I'm shocked, shocked ... and Shocked German has made, I must say, just about the best case for Regietheater (at least a la Kondwitschny) that I've seen. I'd very much like to see Don Carlos done like this, and his Lohengrin too ... and then have the option of seeing them done with rather more regard for the composer's intentions. (I certainly always prefer Don Carlos in French.)
I suppose it's too late to guess The Rake's Progress?
Bolshoipavel,
You suggest that "If Konwitschny et al. want to 'make audiences aware' of something, they should compose their own operas." It's interesting to count the number of times I've heard opera "lovers" say this, compared to the thorough bashing they tend to give any new score that actually does attempt to make a statement.
I don't know you—maybe you're wild about bold new operas, and you can't wait till Berio and Ligeti get their day at the Met. But usually the implication of a line like that is, "If Konwitschny et al. want to 'make audiences aware' of something, they should compose their own operas, so I don't have to hear it."
But the really interesting thing about this cliché is how true it probably is. I think that some of this regie can be really moving and enlightening—as, suggest the comments here, this Don Carlo production turned out to be. But why not put on a new opera?
Why are so many opera houses content to put on a production that comments on Verdi or Mozart by putting new clothes on it, then leaving the words and music exactly the same? Why not commission a brand-new opera that comments on Verdi or Mozart in a sophisticated way?

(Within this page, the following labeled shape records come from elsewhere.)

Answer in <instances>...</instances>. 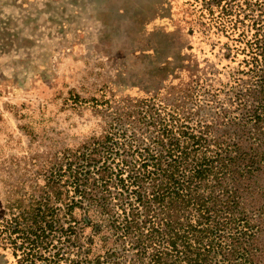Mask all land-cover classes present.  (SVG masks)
Returning <instances> with one entry per match:
<instances>
[{
	"label": "rangeland",
	"instance_id": "rangeland-1",
	"mask_svg": "<svg viewBox=\"0 0 264 264\" xmlns=\"http://www.w3.org/2000/svg\"><path fill=\"white\" fill-rule=\"evenodd\" d=\"M263 24L258 0H0V220L17 199L41 194L62 152L114 126L147 133L137 111L153 105L210 123L259 161L264 142L252 135L264 120L247 123L237 95L253 84L246 100H259L248 73ZM258 165L240 186L253 212L264 208ZM74 217L73 237H95L96 253L116 245L85 227L81 209ZM16 237L0 232V264H20Z\"/></svg>",
	"mask_w": 264,
	"mask_h": 264
},
{
	"label": "trees",
	"instance_id": "trees-1",
	"mask_svg": "<svg viewBox=\"0 0 264 264\" xmlns=\"http://www.w3.org/2000/svg\"><path fill=\"white\" fill-rule=\"evenodd\" d=\"M258 4L264 7V0ZM252 49L248 74L259 100H246L248 91L251 97L256 91L253 84H245L237 99L251 110L247 123L259 125L264 120L260 31ZM235 82L240 85L241 79ZM137 113L147 133L137 137L114 126L62 152L41 194L7 207L0 232L17 235L20 264H264V208L247 209L240 187H248L258 164L264 165V153L257 161L255 149L242 152L239 143L214 135L210 123L192 124L167 106ZM262 128L261 137L252 135L259 142ZM76 208L84 212L85 227L111 233L112 249L96 253L95 237H73L79 229Z\"/></svg>",
	"mask_w": 264,
	"mask_h": 264
}]
</instances>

My guess: money. It's just cheaper when the composer is long-dead, and you don't have to pay his publisher. And opera fans (ahem) tend to be a pretty conservative bunch, meaning that you're more likely to get butts in seats advertising Verdi than Berio, no matter who's designing the sets.
So if you want to put an end to distracting direction, put your money where your mouth is, and support your local composer.
'...But usually the implication of a line like that is, "If Konwitschny et al. want to 'make audiences aware' of something, they should compose their own operas, so I don't have to hear it." '
I took that to mean that they should compose their own operas, and leave Verdi/Schiller and Mozart/daPonte, et al intact. I will hear new composers and their works if it looks like they have something to say.
What I don't like is to spend money on is someone who paints a mustache on the Mona Lisa and calls it a "statement" - as if that is supposed to make me aware of something other than the churlishness of the "artist" whose only art is the ability to deface someone else's work.
I beg your pardon, I didn't know we shouldn't say the correct answer. Thanks to Jeff Massie for his kind reminder.
I've seen this, and I gather various readers have already correctly identified it, so I'm not giving the game away when I say that the first image is 'Eboli's Dream' from the Vienna DON CARLOS. I have never been able to watch this section in its entirety, I always fast-forward it....
I gather the idea was to use the ballet music, OK, but almost anything would have been better than this. I especially hate the bit where Posa turns up as the Pizzza delivery man.